**Set exercise**
Can you format every line in the items below as a numbered list, with no blank lines and none of the pictures?

Stored data:
══════════

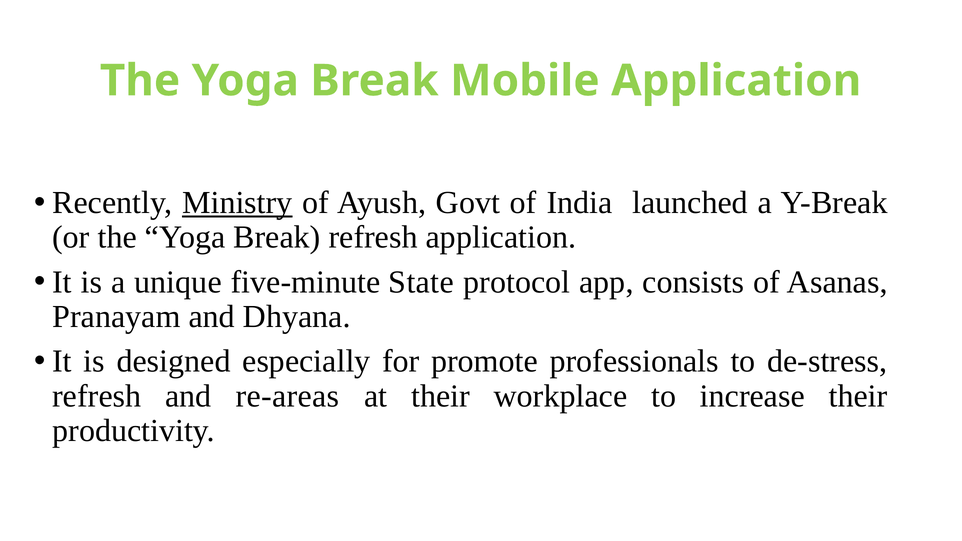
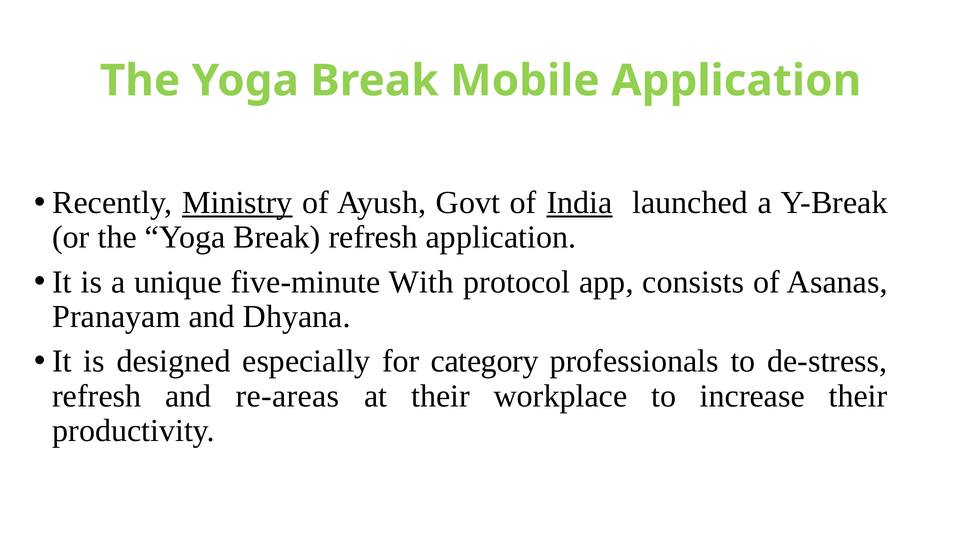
India underline: none -> present
State: State -> With
promote: promote -> category
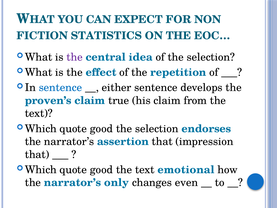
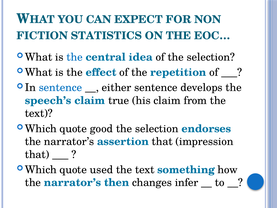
the at (75, 57) colour: purple -> blue
proven’s: proven’s -> speech’s
good at (101, 170): good -> used
emotional: emotional -> something
only: only -> then
even: even -> infer
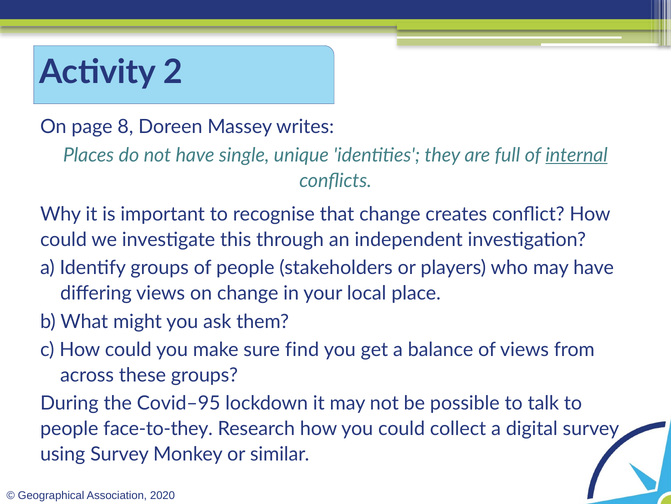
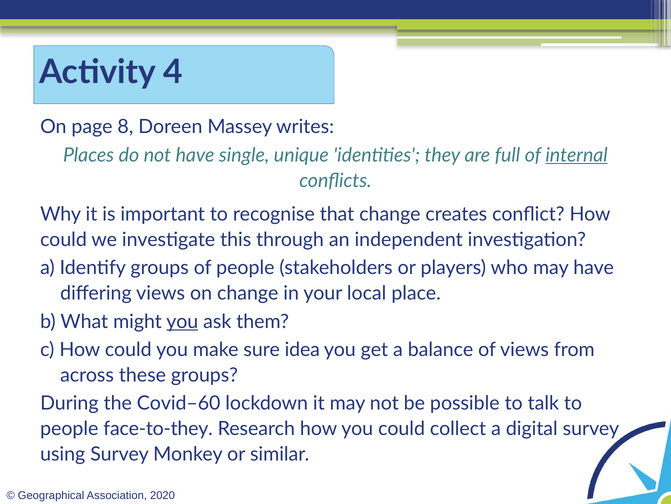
2: 2 -> 4
you at (182, 321) underline: none -> present
find: find -> idea
Covid–95: Covid–95 -> Covid–60
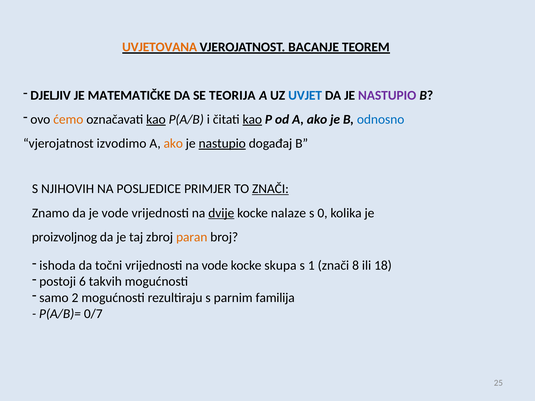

══════════

**Exercise answer**
1. India underline: none -> present
2. State: State -> With
3. promote: promote -> category
4. the at (75, 57) colour: purple -> blue
5. proven’s: proven’s -> speech’s
6. good at (101, 170): good -> used
7. emotional: emotional -> something
8. only: only -> then
9. even: even -> infer
10. 2: 2 -> 4
11. you at (182, 321) underline: none -> present
12. find: find -> idea
13. Covid–95: Covid–95 -> Covid–60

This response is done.